A job definition is available in that directory: job_np_dotproduct.sh. It expects an argument to be provided: n, to be passed on the the Python script - for example:

sbatch job_np_dotproduct.sh 10000

In addition to that, we can pass the cpus-per-task option:

sbatch --cpus-per-task=12 job_np_dotproduct.sh 10000

This parallel job not only asks for 12 CPUs to be allocated (for one task/process), but correctly exports the OMP_NUM_THREADS environment variable, setting it equal to the number of requested CPUs. See the effect of changing n and cpus-per-task. For the sake of this example we did not pass another resource directive: --mem, asking the amount of memory to be allocated (in megabytes). In this way, a default value will be requested (see it with scontrol show config | grep DefMem), but you may soon run into problems with large arrays - again, relying on defaults is not a good practice. --mem=0 is a reserved case: it request the job to access all the memory on each node it runs on.
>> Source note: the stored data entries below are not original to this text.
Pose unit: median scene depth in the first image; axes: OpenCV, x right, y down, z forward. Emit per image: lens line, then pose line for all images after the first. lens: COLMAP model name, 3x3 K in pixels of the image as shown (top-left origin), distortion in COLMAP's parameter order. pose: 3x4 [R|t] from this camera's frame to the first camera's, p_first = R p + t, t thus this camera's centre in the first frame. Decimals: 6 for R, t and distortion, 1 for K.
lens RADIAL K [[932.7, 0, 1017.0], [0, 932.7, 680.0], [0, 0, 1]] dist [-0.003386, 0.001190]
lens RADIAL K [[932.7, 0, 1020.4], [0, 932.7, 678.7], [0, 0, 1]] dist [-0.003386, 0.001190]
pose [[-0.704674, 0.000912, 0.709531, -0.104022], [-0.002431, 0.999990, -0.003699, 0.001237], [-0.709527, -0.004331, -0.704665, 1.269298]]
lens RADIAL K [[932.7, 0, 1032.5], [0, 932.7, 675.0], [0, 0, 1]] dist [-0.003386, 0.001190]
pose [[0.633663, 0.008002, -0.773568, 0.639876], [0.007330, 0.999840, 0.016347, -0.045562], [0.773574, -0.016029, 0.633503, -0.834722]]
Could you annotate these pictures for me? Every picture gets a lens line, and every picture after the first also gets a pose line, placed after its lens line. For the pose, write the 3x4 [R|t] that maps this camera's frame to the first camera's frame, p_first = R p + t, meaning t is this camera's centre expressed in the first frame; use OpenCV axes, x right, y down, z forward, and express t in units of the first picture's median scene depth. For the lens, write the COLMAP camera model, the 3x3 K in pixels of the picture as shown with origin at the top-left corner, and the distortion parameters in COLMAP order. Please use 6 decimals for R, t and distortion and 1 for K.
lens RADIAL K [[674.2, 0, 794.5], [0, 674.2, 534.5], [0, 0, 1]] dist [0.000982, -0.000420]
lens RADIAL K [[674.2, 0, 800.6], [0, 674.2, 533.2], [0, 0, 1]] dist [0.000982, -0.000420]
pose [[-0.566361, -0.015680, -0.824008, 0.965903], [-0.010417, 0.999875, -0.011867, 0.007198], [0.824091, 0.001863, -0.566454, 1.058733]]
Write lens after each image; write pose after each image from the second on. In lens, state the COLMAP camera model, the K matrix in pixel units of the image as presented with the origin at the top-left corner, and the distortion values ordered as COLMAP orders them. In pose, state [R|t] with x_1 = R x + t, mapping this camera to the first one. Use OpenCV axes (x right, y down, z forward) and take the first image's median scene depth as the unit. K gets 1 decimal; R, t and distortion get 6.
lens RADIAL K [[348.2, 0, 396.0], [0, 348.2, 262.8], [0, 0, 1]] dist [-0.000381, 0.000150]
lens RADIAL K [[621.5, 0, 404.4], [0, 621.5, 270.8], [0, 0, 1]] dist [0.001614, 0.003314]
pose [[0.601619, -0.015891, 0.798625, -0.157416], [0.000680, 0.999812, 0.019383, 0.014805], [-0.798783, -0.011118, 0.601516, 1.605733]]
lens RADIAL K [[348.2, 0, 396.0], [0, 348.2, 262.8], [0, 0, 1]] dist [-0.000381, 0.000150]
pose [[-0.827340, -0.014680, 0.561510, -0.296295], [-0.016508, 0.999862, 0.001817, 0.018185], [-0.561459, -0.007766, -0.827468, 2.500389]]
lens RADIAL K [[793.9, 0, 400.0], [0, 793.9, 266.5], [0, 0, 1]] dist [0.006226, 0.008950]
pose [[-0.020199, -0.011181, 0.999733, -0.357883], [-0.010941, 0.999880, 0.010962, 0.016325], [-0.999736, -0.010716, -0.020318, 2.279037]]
The following command may be helpful in diagnosing the environment (e.g. “which implementation of BLAS am I using”, “how many threads is numpy using”?). For example:

srun -n 4 \
  bash -lc \
  "{ module load py-threadpoolctl py-numpy;
    OMP_NUM_THREADS=4 python -m threadpoolctl -i numpy; }"

This relies on modules threadpoolctl and numpy: both need to be available either as loaded environment modules or in the current environment (e.g. via virtualenv, conda). The following is an useful reference on Switching BLAS implementation in a conda environment.